■ **Text block**
________________

In an advantageous refinement of the invention, there can be at least one local opening per segment. This minimum requirement also ensures that gas bubbles arising in a channel segment during the evaporation process can escape to the outside. The local openings are designed in size and shape in such a manner that even a liquid medium can pass therethrough and flow into the channel section. So that the evaporation process can be maintained at a local opening, the same quantities of liquid and vapor consequently have to be transported through the opening in mutually opposed directions. Liquids which readily wet the tube material are customarily used. A liquid of this type can penetrate the channels through each opening in the outer tube surface, even counter to a positive pressure, because of the capillary effect.
In a particularly preferred refinement, the quotient of the number of local openings to the number of segments can be 1:1 to 6:1. Furthermore preferably, said quotient can be 1:1 to 3:1. The channels located between the fins are substantially closed by the material of the upper fin regions, wherein the resulting cavities in the channel segments are connected by openings to the surrounding space. Said openings may also be configured as pores which can be formed in the same size or else in two or more size classes. At a ratio at which a plurality of local openings are formed on a segment, pores with two size classes may be particularly suitable. For example, a large opening follows each small opening along the channels in accordance with a regular recurring scheme. This structure produces a directed flow in the channels. Liquid is preferably drawn in through the small pores with the assistance of the capillary pressure and wets the channel walls, as a result of which thin films are produced. The vapor accumulates in the center of the channel and escapes at locations having the lowest capillary pressure. At the same time, the large pores have to be dimensioned in such a manner that the vapor can escape sufficiently rapidly and the channels do not dry out in the process. The size and frequency of the vapor pores in relation to the smaller liquid pores should then be coordinated with one another.
In an advantageous manner, first additional structures can be radially outwardly directed projections emerging from the channel base. By this means, the exchange of liquid and vapor is also defined locally. The segmentation of the channel over the groove base is particularly favorable for the evaporation process here since the excess temperature is at the greatest at the groove base and therefore the highest driving temperature difference for the formation of bubbles is available there.

________________

■ **Dataset**
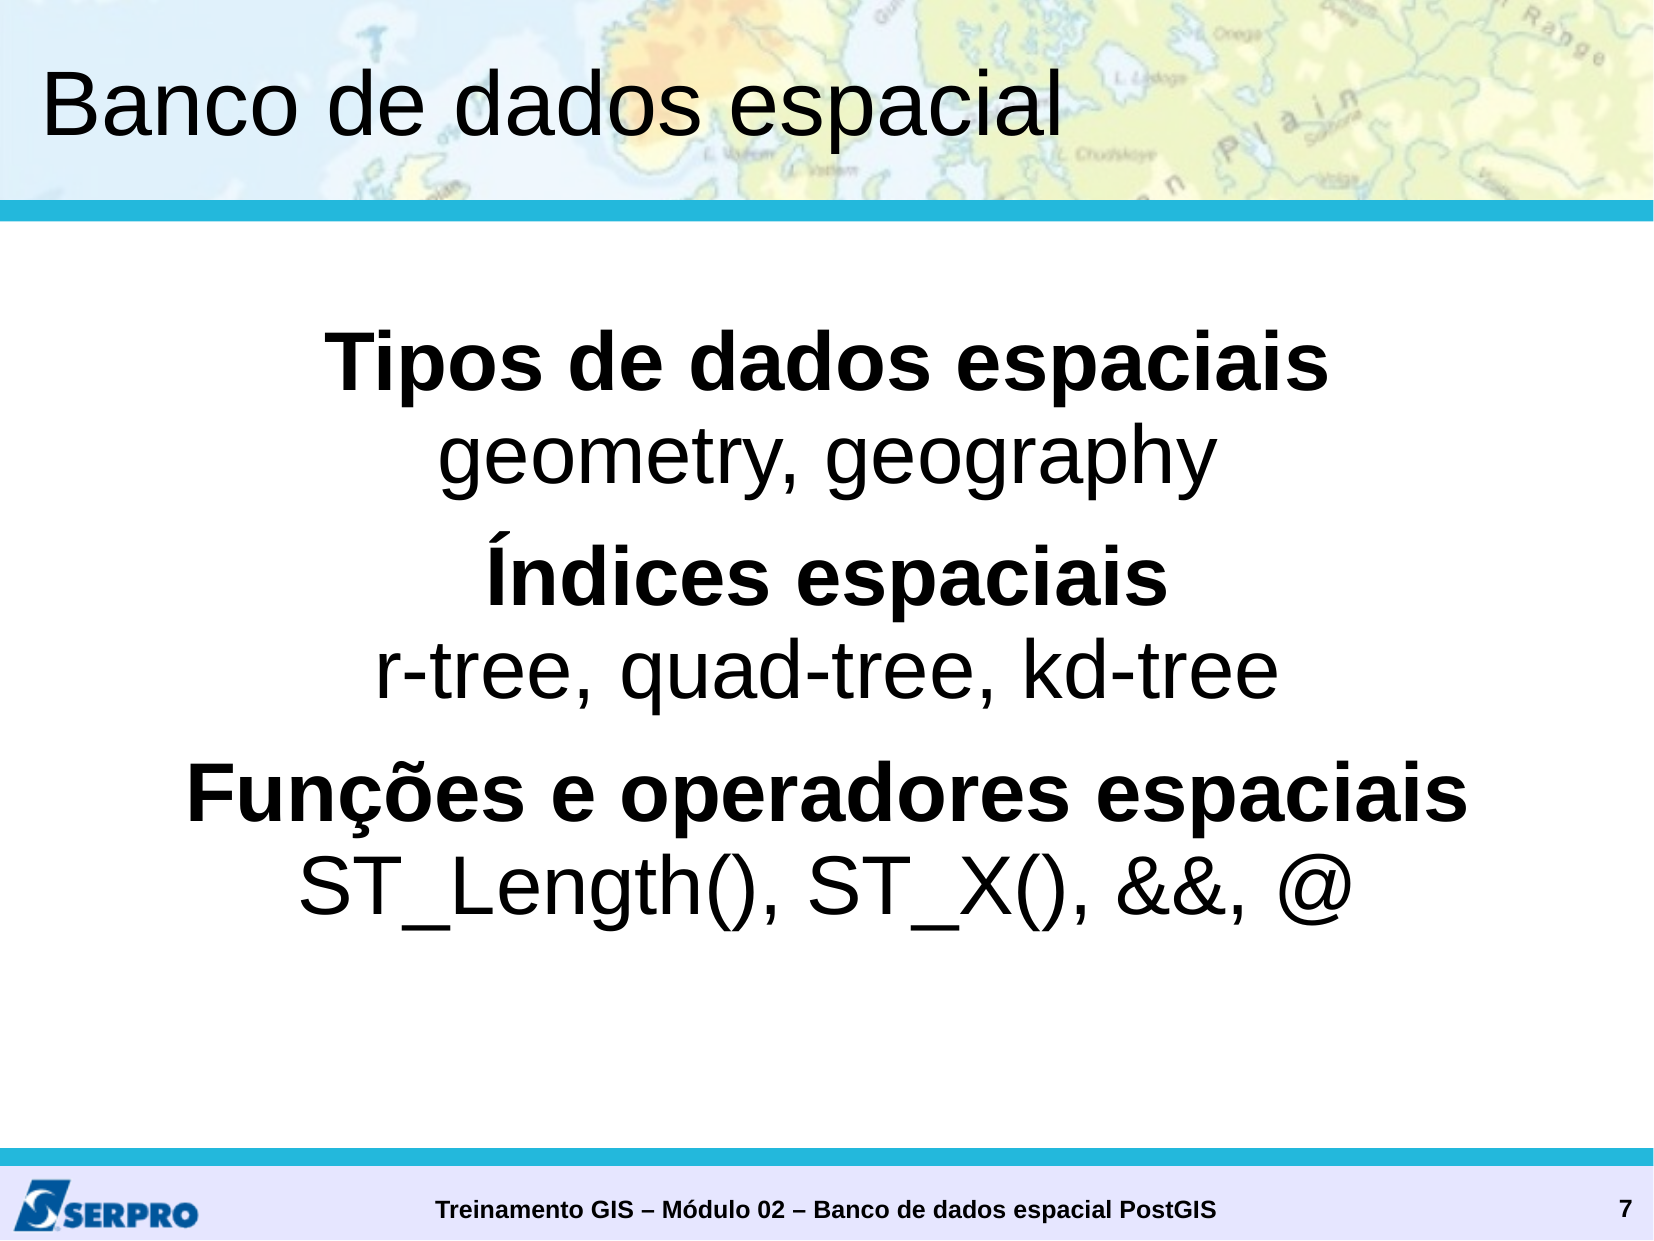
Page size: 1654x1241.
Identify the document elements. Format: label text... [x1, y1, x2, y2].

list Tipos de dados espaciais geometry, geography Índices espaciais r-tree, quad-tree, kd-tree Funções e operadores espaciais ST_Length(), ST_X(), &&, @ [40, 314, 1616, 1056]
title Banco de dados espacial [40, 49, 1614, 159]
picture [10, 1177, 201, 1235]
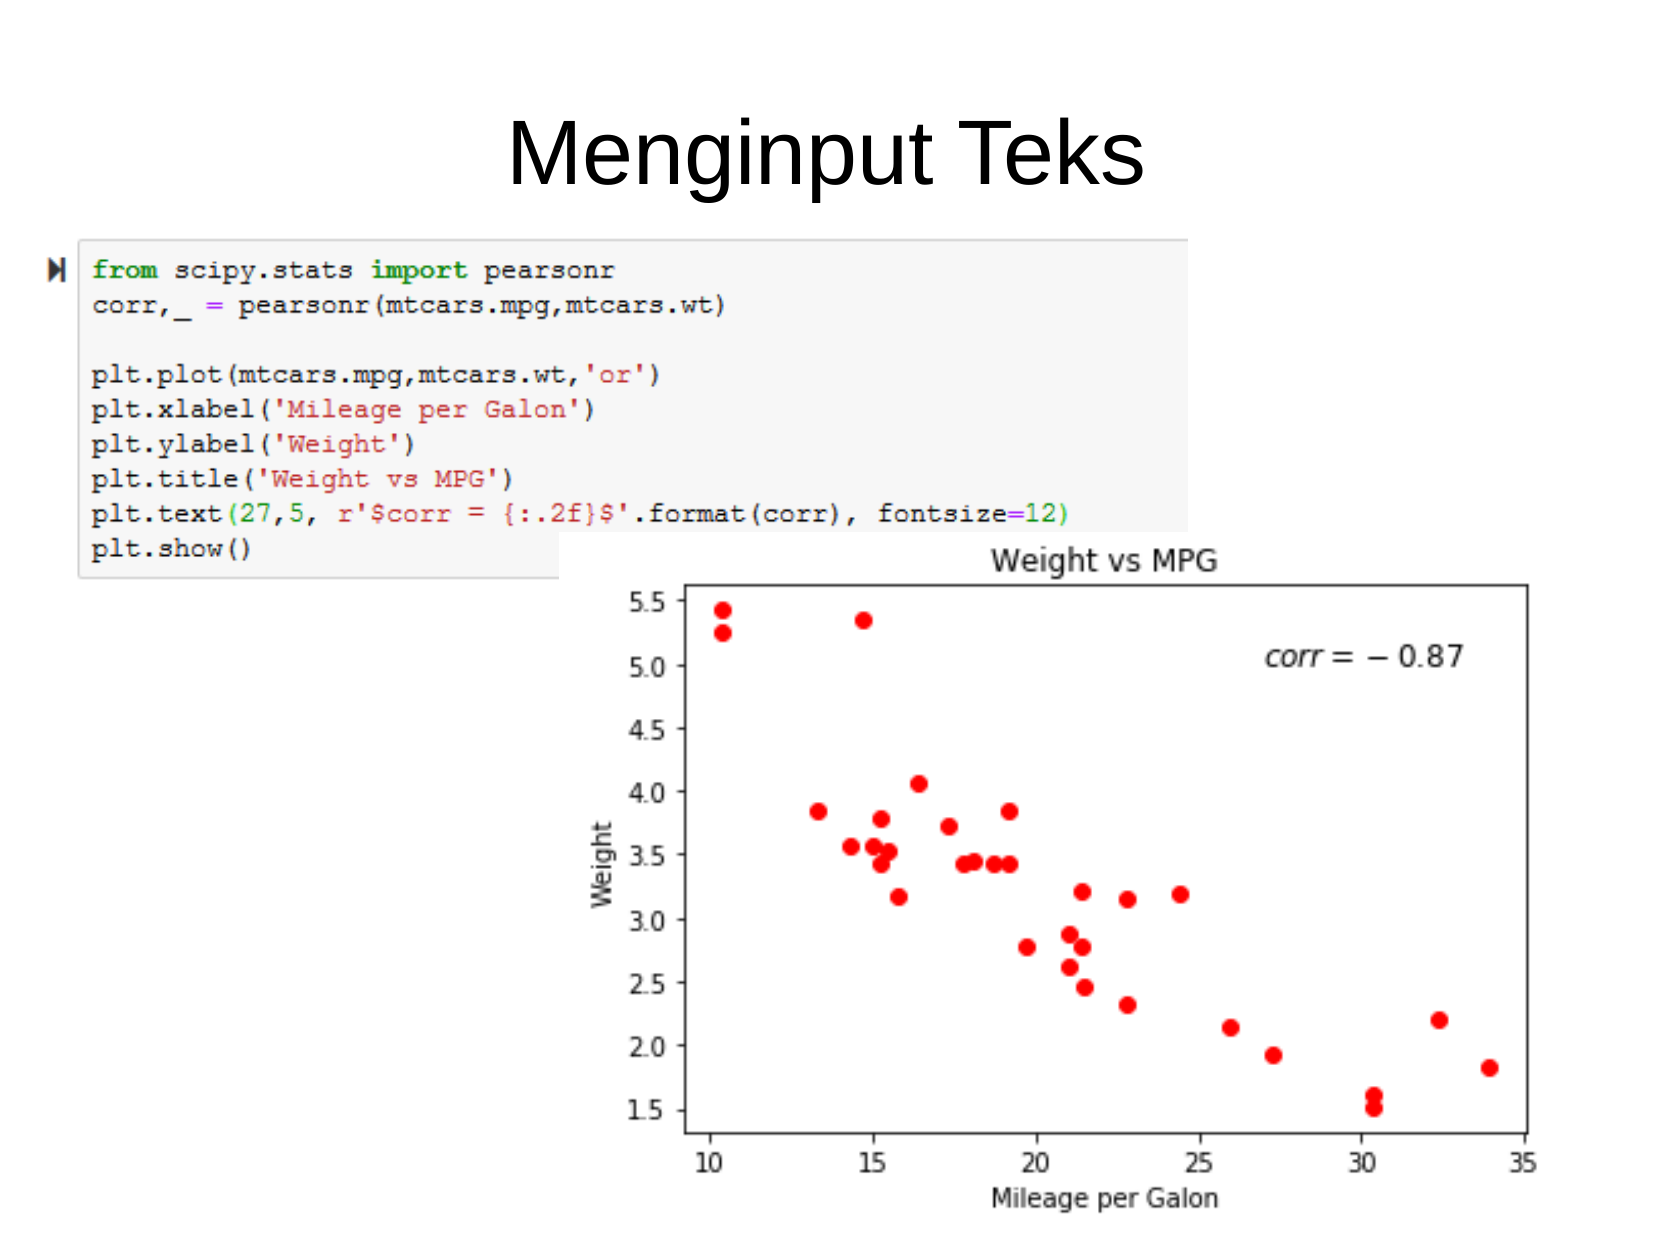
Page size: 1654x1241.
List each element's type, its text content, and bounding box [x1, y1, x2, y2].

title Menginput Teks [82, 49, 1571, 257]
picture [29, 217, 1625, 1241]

________________

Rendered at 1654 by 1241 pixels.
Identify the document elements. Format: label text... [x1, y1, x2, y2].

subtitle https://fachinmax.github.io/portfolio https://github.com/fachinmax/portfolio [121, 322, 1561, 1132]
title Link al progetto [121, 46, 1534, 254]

________________

■ **What you will do**
(1) Rewrite the paragraph of the evaporation channels text that begins "In an advantageous refinement of the invention" as a brief bulleted list that keeps its main facts.
(2) Write the next part of the evaporation channels text, picking up after its final sentence.

■ **Task-by-task answers**
(1)
- Each segment can have at least one local opening.
- This lets gas bubbles that form in a channel segment during evaporation escape to the outside.
- The openings are sized and shaped so that liquid can also pass through them into the channel section.
- To keep evaporation going at an opening, equal quantities of liquid and vapor must pass through it in opposite directions.
- Liquids that readily wet the tube material are customarily used.
- Because of the capillary effect, such a liquid can enter the channels through each opening in the outer tube surface, even against a positive pressure.

(2)
In a preferred embodiment of the invention, the first additional structures can be formed at least from the material of the channel base between two integrally encircling fins. By this means, an integrally bonded connection is maintained for a good heat exchange from the tube wall into the respective structural elements. The segmentation of the channel from a homogeneous material of the channel base is particularly favorable for the evaporation process.
In a particularly preferred embodiment, the first additional structures formed from the channel base can have a height of between 0.15 and 1 mm. This dimensioning of the additional structures is particularly readily coordinated with the high-performance finned tubes and is expressed by the fact that the structural sizes of the outer structures preferably lie in the submillimeter to millimeter range.
In a further advantageous refinement of the invention, second additional structures can be formed at least from the fin flanks of the integrally encircling fins via lateral projections. This can be formed from the material of the channel base alternatively or additionally to further projections.
In a preferred embodiment of the invention, the second additional structures can be formed at least from one fin emerging from the fin tip in the direction toward the channel base. Consequently, the channel may also be tapered by the desired amount from below and/or from the side and/or from above from a combination of a plurality of complementary structural elements or entirely closed. The channel is always subdivided into discrete segments between the fins.
In a further additional embodiment, additional structures can be at least partially provided via additional material. Additional material may differ here from the material of the rest of the heat exchanger tube in structure and with regard to the interaction with the fluid selected for the operation. For example, it is also conceivable here to use materials having different surface properties in relation to the fluid which is used.
In an advantageous manner, the additional structures can have asymmetric shapes. The asymmetry of the structures appears here in a section plane running perpendicularly to the tube axis. Asymmetric shapes can make an additional contribution to the evaporation process, in particular if a relatively large surface is formed. The asymmetry can be formed both in the case of additional structures on the channel base and also at the fin tip.
In a preferred embodiment of the invention, the additional structures can have a trapezoidal cross-section in a section plane running perpendicularly to the tube axis. Trapezoidal cross-sections in conjunction with integrally rolled finned tube structures are technologically readily controllable structural elements. Slight manufacturing-induced asymmetries in the otherwise parallel main sides of a trapezoid may occur here.
In an advantageous manner, the respective throughflow cross-sectional area in the channel between two fins that is reduced by additional structures may vary. In this manner, locally more or less continuous regions may be created in the channel. For this purpose, for example, additional structures on the channel base may have a different height.
Exemplary embodiments of the invention are explained in more detail with reference to the schematic drawings, in which:
Mutually corresponding parts are provided with the same reference signs in all of the figures.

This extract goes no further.